-- Description of the task --
Can you repeat the data below with every "Q0" swapped for "baseQuery" and nothing else changed? Leave the pictures out of your answer.

Lines of data:
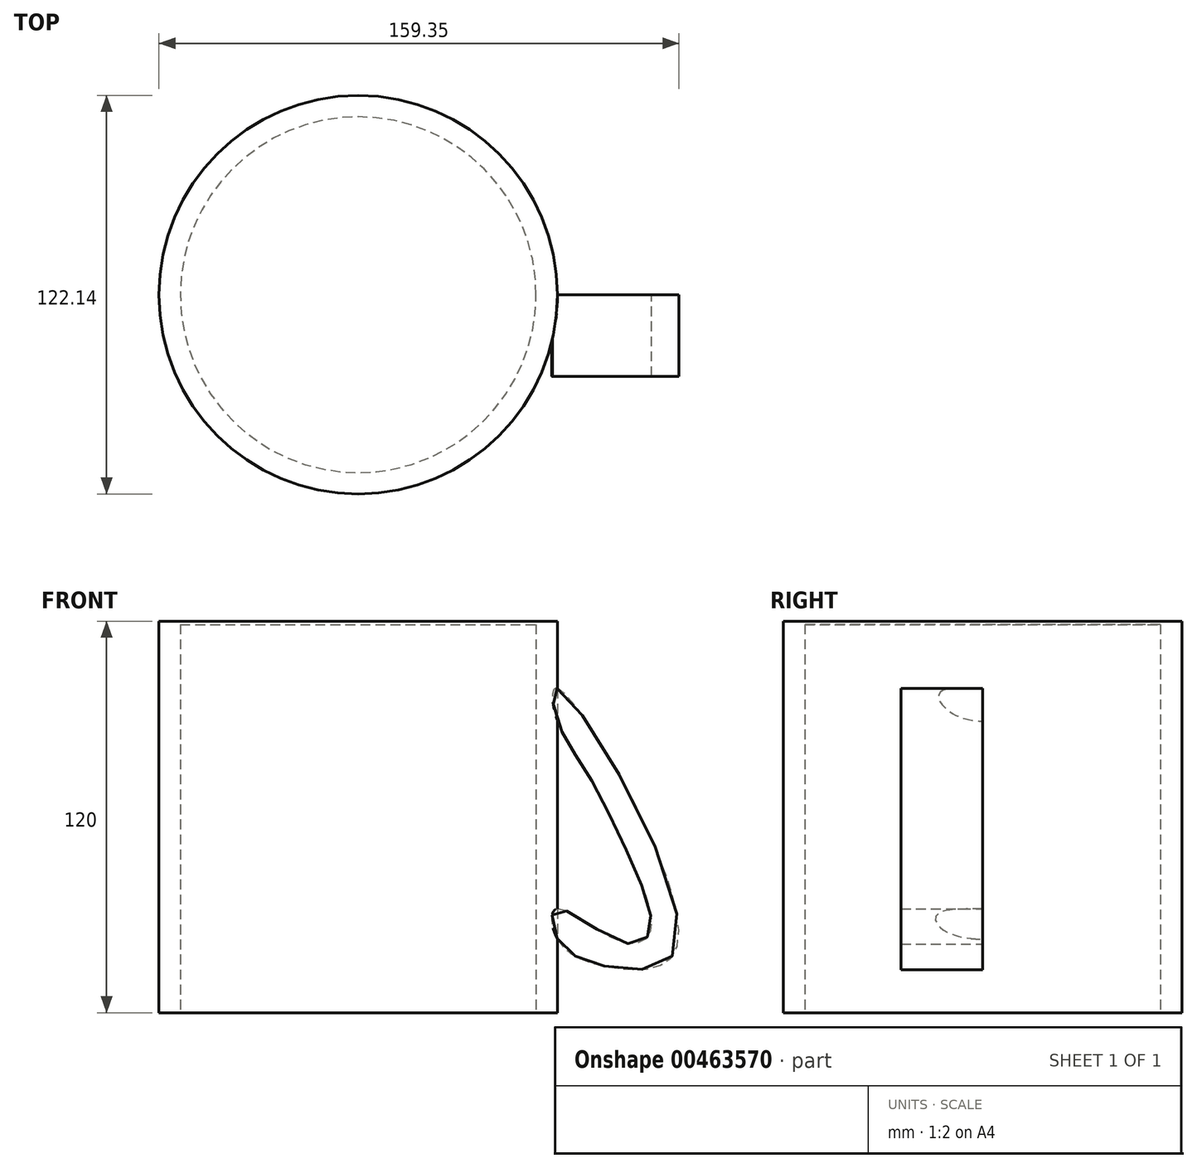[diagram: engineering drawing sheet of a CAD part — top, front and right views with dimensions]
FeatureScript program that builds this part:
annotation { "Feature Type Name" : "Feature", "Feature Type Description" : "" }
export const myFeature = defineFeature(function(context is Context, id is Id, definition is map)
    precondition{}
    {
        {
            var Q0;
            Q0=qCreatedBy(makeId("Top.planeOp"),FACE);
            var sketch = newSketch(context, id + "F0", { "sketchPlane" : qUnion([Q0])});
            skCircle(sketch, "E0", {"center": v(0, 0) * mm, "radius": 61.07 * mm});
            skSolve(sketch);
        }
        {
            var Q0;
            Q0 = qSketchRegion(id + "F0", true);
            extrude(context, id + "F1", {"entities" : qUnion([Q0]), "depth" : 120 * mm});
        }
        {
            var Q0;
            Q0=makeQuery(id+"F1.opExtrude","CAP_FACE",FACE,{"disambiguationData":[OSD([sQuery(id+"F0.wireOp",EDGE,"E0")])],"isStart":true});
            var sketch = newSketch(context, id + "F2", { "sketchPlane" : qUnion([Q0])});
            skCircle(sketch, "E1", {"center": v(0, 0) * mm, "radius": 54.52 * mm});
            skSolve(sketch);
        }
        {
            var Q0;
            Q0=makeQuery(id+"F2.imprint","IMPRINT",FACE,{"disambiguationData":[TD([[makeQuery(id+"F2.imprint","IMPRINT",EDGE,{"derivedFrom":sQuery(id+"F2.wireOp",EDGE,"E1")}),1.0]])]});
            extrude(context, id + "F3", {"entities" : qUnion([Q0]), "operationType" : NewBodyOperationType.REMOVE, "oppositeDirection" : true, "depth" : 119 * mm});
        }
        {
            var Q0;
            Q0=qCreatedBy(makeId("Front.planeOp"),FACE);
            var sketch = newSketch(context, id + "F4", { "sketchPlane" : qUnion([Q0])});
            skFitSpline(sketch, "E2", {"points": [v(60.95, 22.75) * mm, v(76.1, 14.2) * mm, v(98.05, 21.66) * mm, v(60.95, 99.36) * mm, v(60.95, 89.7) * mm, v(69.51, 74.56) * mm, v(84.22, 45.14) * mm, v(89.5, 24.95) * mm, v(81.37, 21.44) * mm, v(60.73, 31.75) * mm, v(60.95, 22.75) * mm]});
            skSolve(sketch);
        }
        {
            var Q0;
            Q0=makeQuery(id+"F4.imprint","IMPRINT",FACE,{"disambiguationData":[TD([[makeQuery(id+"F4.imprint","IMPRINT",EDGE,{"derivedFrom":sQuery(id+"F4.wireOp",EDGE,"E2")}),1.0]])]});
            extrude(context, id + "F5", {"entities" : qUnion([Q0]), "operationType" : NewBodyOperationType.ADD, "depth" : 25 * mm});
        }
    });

-- Completed exercise --
[diagram: engineering drawing sheet of a CAD part — top, front and right views with dimensions]
FeatureScript program that builds this part:
annotation { "Feature Type Name" : "Feature", "Feature Type Description" : "" }
export const myFeature = defineFeature(function(context is Context, id is Id, definition is map)
    precondition{}
    {
        {
            var baseQuery;
            baseQuery=qCreatedBy(makeId("Top.planeOp"),FACE);
            var sketch = newSketch(context, id + "F0", { "sketchPlane" : qUnion([baseQuery])});
            skCircle(sketch, "E0", {"center": v(0, 0) * mm, "radius": 61.07 * mm});
            skSolve(sketch);
        }
        {
            var baseQuery;
            baseQuery = qSketchRegion(id + "F0", true);
            extrude(context, id + "F1", {"entities" : qUnion([baseQuery]), "depth" : 120 * mm});
        }
        {
            var baseQuery;
            baseQuery=makeQuery(id+"F1.opExtrude","CAP_FACE",FACE,{"disambiguationData":[OSD([sQuery(id+"F0.wireOp",EDGE,"E0")])],"isStart":true});
            var sketch = newSketch(context, id + "F2", { "sketchPlane" : qUnion([baseQuery])});
            skCircle(sketch, "E1", {"center": v(0, 0) * mm, "radius": 54.52 * mm});
            skSolve(sketch);
        }
        {
            var baseQuery;
            baseQuery=makeQuery(id+"F2.imprint","IMPRINT",FACE,{"disambiguationData":[TD([[makeQuery(id+"F2.imprint","IMPRINT",EDGE,{"derivedFrom":sQuery(id+"F2.wireOp",EDGE,"E1")}),1.0]])]});
            extrude(context, id + "F3", {"entities" : qUnion([baseQuery]), "operationType" : NewBodyOperationType.REMOVE, "oppositeDirection" : true, "depth" : 119 * mm});
        }
        {
            var baseQuery;
            baseQuery=qCreatedBy(makeId("Front.planeOp"),FACE);
            var sketch = newSketch(context, id + "F4", { "sketchPlane" : qUnion([baseQuery])});
            skFitSpline(sketch, "E2", {"points": [v(60.95, 22.75) * mm, v(76.1, 14.2) * mm, v(98.05, 21.66) * mm, v(60.95, 99.36) * mm, v(60.95, 89.7) * mm, v(69.51, 74.56) * mm, v(84.22, 45.14) * mm, v(89.5, 24.95) * mm, v(81.37, 21.44) * mm, v(60.73, 31.75) * mm, v(60.95, 22.75) * mm]});
            skSolve(sketch);
        }
        {
            var baseQuery;
            baseQuery=makeQuery(id+"F4.imprint","IMPRINT",FACE,{"disambiguationData":[TD([[makeQuery(id+"F4.imprint","IMPRINT",EDGE,{"derivedFrom":sQuery(id+"F4.wireOp",EDGE,"E2")}),1.0]])]});
            extrude(context, id + "F5", {"entities" : qUnion([baseQuery]), "operationType" : NewBodyOperationType.ADD, "depth" : 25 * mm});
        }
    });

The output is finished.